HOW TO COMPLETE THIS TASK: Return every line from the listing where the word "round" occurs.
DATA Block Start
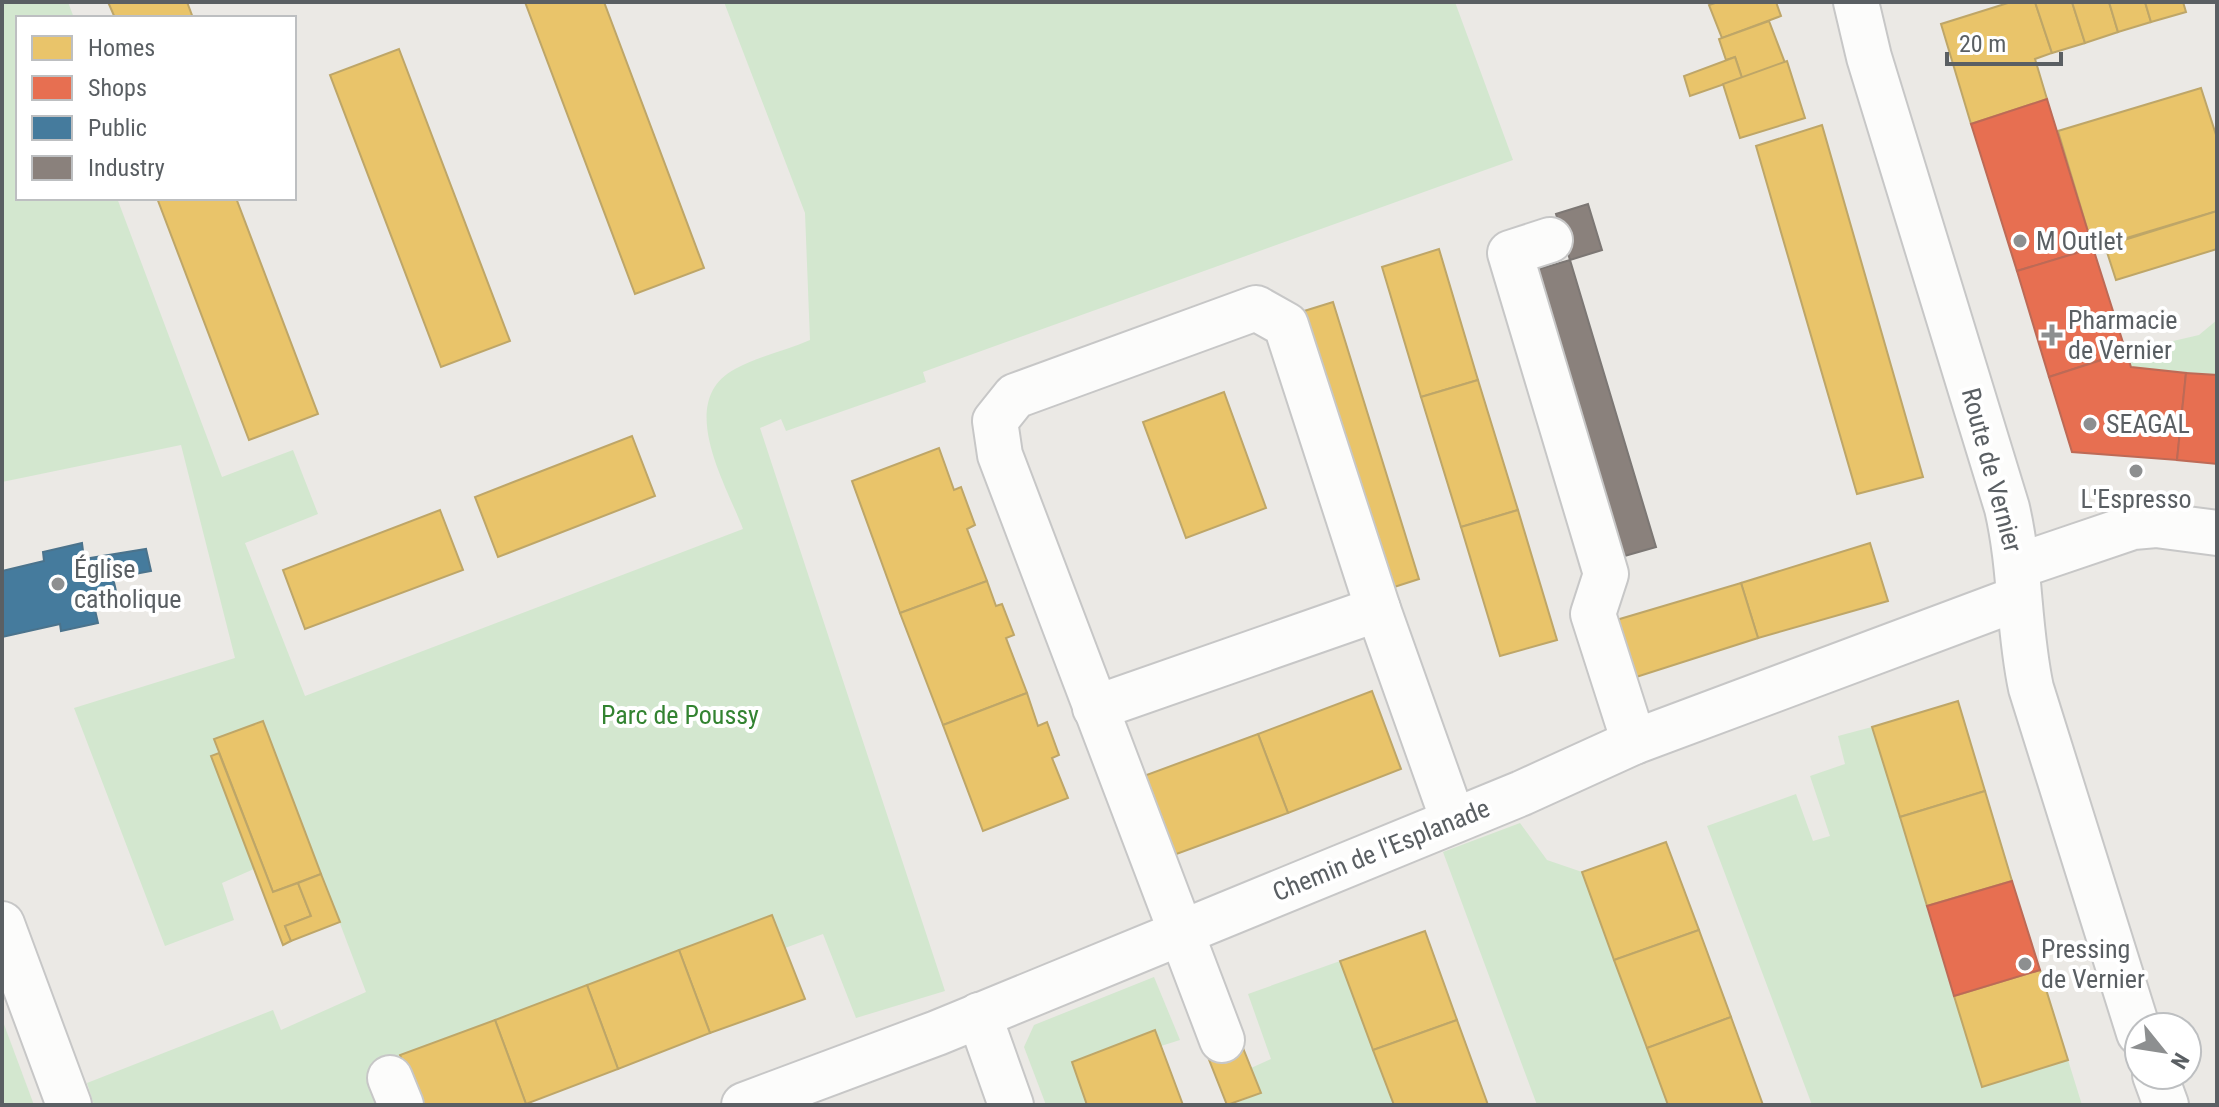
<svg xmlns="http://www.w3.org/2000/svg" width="2219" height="1107" font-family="'Roboto Condensed',sans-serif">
  <rect width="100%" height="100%" fill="#ebe9e5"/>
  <g fill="#d3e7cf">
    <path d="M2,2H68L74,18H18V198H117L222,477L293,450L318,514L245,543L305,696L743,529C726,484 675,401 735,369C758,356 786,351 810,340L805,213L724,2H1455L1513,160L923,372L926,382L786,431L781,419L760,428L945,991L856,1018L823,934L785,948L772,915L372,1066L385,1105H94L87,1083L273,1010L281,1030L366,992L263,721L214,740L254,869L222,883L234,920L165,946L74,708L235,658L181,445L2,482Z"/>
    <path d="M2217,320V375L2131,367L2126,352L2199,335Z"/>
    <path d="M1872,727L1982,1087L2068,1060L2082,1105H1812L1707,826L1796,794L1813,841L1830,836L1810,776L1845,764L1838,736Z"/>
    <path d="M1520,823L1547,860L1582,872L1668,1105H1537L1443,852Z"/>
    <path d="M1340,961L1394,1105H1232L1260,1093L1251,1068L1271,1059L1248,994Z"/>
    <path d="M1154,977L1180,1040L1161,1046L1155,1031L1072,1062L1087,1105H1046L1024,1047L1034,1025Z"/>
    <path d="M2,1019L34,1105H2Z"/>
  </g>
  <g fill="#e9c46a" stroke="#bea668" stroke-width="2">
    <path d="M108,2H187L193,18H115Z"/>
    <path d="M525,2H604L704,268L635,294Z"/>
    <path d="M1718,2H1776L1781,16L1722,38L1709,5Z"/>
    <path d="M2011,2H2035L2052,53L2035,59L2047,99L1971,124L1941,24Z"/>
    <path d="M2035,2H2072L2085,43L2052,53Z"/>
    <path d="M2072,2H2109L2118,32L2085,43Z"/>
    <path d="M2109,2H2145L2151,22L2118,32Z"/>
    <path d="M2145,2H2183L2186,12L2151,22Z"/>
    <path d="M1769,21L1785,63L1742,78L1735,57L1726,60L1719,39Z"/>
    <path d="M399,49L510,341L441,367L330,75Z"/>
    <path d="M1735,57L1742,78L1690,96L1684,76Z"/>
    <path d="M1787,61L1805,118L1740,138L1723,84Z"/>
    <path d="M2201,88L2217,138V211L2093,248L2058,131Z"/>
    <path d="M1822,125L1923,477L1857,494L1756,146Z"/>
    <path d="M157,198H236L318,414L249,440Z"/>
    <path d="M2217,211V249L2116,280L2105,246Z"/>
    <path d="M1439,249L1478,380L1421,397L1382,267Z"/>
    <path d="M1333,302L1419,579L1388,589L1301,312Z"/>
    <path d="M1478,380L1518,510L1461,527L1421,397Z"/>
    <path d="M1224,392L1266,508L1186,538L1143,422Z"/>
    <path d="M632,436L655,496L498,557L475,497Z"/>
    <path d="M939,448L954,490L961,487L975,525L967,529L987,581L900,613L852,481Z"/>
    <path d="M440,510L463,570L305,629L283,570Z"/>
    <path d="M1518,510L1557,640L1500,656L1461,527Z"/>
    <path d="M1870,543L1888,601L1758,638L1741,583Z"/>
    <path d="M987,581L996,606L1002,604L1014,635L1006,638L1027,693L943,725L900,613Z"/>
    <path d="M1741,583L1758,638L1630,679L1613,621Z"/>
    <path d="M1372,691L1401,769L1288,813L1258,734Z"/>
    <path d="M1027,693L1038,726L1047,722L1059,755L1052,758L1068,798L983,831L943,725Z"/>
    <path d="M1958,701L1985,791L1900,817L1872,727Z"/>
    <path d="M263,721L321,874L273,892L214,739Z"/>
    <path d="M1258,734L1288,813L1171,856L1141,777Z"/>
    <path d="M219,753L273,892L298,883L311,916L285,926L291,941L283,945L211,756Z"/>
    <path d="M1985,791L2012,881L1927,906L1900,817Z"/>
    <path d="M1666,842L1699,930L1614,960L1582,872Z"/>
    <path d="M321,874L340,922L291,941L285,926L311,916L298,883Z"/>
    <path d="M772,915L805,999L710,1033L679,950Z"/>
    <path d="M1699,930L1731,1017L1647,1048L1614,960Z"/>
    <path d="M1425,931L1457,1020L1373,1050L1340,961Z"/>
    <path d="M679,950L710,1033L618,1069L587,985Z"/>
    <path d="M2040,970L2068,1060L1982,1087L1954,996Z"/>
    <path d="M587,985L618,1069L526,1104L495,1020Z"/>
    <path d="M1731,1017L1763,1105H1668L1647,1048Z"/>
    <path d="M495,1020L526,1104L419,1105L400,1055Z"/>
    <path d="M1457,1020L1488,1105H1394L1373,1050Z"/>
    <path d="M1155,1030L1183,1105H1087L1072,1062Z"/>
    <path d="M1237,1033L1261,1093L1227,1105L1204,1047Z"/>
  </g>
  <g fill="#e76f51" stroke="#bd6a56" stroke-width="2">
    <path d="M2047,99L2093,248L2017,271L1971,124Z"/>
    <path d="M2093,248L2126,352L2049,377L2017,271Z"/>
    <path d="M2126,352L2131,367L2186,373L2177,460L2072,452L2049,377Z"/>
    <path d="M2186,373L2217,375V464L2177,460Z"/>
    <path d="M2012,881L2040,970L1954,996L1927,906Z"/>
  </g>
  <path fill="#457b9d" stroke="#4b738c" stroke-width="2" d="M82,543L84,559L146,549L151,571L113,578L116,591L107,607L95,610L98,623L61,631L60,624L2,637V571L44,561L43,552Z"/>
  <g fill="#8a817c" stroke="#7c7774" stroke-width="2">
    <path d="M1588,204L1602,250L1570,260L1556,214Z"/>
    <path d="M1570,260L1656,547L1621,557L1536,270Z"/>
  </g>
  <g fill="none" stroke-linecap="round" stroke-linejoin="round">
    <g stroke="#c7c7c7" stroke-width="48">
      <g id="minor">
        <path d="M1856,2L1869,57L2007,508C2021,568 2018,628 2031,688L2139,1033"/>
        <path d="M1550,240L1510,253L1606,574L1593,614L1634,742"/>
        <path d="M2018,566L2133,527L2156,525L2217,533"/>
        <path d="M1095,708L1378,609"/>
        <path d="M2,924L69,1105"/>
        <path d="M979,1015L1011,1105"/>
        <path d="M1222,1040L1000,455L995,421L1015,396L1256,308L1286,325L1378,609L1453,820"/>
        <path d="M2155,1075L2166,1105"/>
        <path d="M390,1078L401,1105"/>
        <path d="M744,1105L937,1033L1205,923L1522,793L1634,742L2019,598"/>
      </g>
    </g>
    <use href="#minor" stroke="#fcfcfb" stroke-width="44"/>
  </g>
  <g fill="#8d8f90" stroke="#fff" stroke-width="3">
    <circle cx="2020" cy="241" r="8"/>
    <path d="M2048 323h8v8h8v8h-8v8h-8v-8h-8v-8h8z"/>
    <circle cx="2090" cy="424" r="8"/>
    <circle cx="2136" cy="471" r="8"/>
    <circle cx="58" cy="584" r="8"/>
    <circle cx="2025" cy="964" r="8"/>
  </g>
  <g text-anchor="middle" stroke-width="8" stroke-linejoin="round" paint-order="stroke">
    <g font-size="26" fill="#5a5f63" stroke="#fff" text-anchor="start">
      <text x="2036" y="250">M Outlet</text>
      <text x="2068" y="329">Pharmacie<tspan x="2068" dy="30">de Vernier</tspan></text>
      <text x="2106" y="433">SEAGAL</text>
      <text x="2136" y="508" text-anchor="middle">L'Espresso</text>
      <text x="74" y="578">Église<tspan x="74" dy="30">catholique</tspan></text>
      <text x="2041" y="958">Pressing<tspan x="2041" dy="30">de Vernier</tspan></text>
    </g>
    <g font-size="26" fill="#5a5f63" stroke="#fff">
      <text transform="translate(1992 470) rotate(75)" y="9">Route de Vernier</text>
      <text transform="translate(1381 850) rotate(-22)" y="9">Chemin de l'Esplanade</text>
    </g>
    <g font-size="26" fill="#338331" stroke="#fff">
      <text x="680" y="724">Parc de Poussy</text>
    </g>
  </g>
  <rect width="2219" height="1107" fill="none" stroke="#5a5f63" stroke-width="8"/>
  <rect x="16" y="16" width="280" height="184" fill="#ffffff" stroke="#bdbfc1" stroke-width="2"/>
  <rect x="32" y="36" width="40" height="24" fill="#e9c46a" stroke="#bdbfc1" stroke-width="2"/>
  <text x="88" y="56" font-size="24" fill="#5a5f63">Homes</text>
  <rect x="32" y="76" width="40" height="24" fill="#e76f51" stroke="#bdbfc1" stroke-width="2"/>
  <text x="88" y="96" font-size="24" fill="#5a5f63">Shops</text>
  <rect x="32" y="116" width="40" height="24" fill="#457b9d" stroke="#bdbfc1" stroke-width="2"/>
  <text x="88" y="136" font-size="24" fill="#5a5f63">Public</text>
  <rect x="32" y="156" width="40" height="24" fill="#8a817c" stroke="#bdbfc1" stroke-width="2"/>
  <text x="88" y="176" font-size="24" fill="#5a5f63">Industry</text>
  <g transform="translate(2163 1051) rotate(120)"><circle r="38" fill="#ffffff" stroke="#bdbfc1" stroke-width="2"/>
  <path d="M0-6L14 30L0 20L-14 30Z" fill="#8d8f90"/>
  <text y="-12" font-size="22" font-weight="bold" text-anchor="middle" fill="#5a5f63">N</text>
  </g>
  <path d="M1947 52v12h114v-12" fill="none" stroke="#5a5f63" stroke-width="4"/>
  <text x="1959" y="52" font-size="24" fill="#5a5f63" stroke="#ffffff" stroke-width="6" paint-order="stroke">20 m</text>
</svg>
DATA Block End
TASK RESULT:
  <g fill="none" stroke-linecap="round" stroke-linejoin="round">
  <g text-anchor="middle" stroke-width="8" stroke-linejoin="round" paint-order="stroke">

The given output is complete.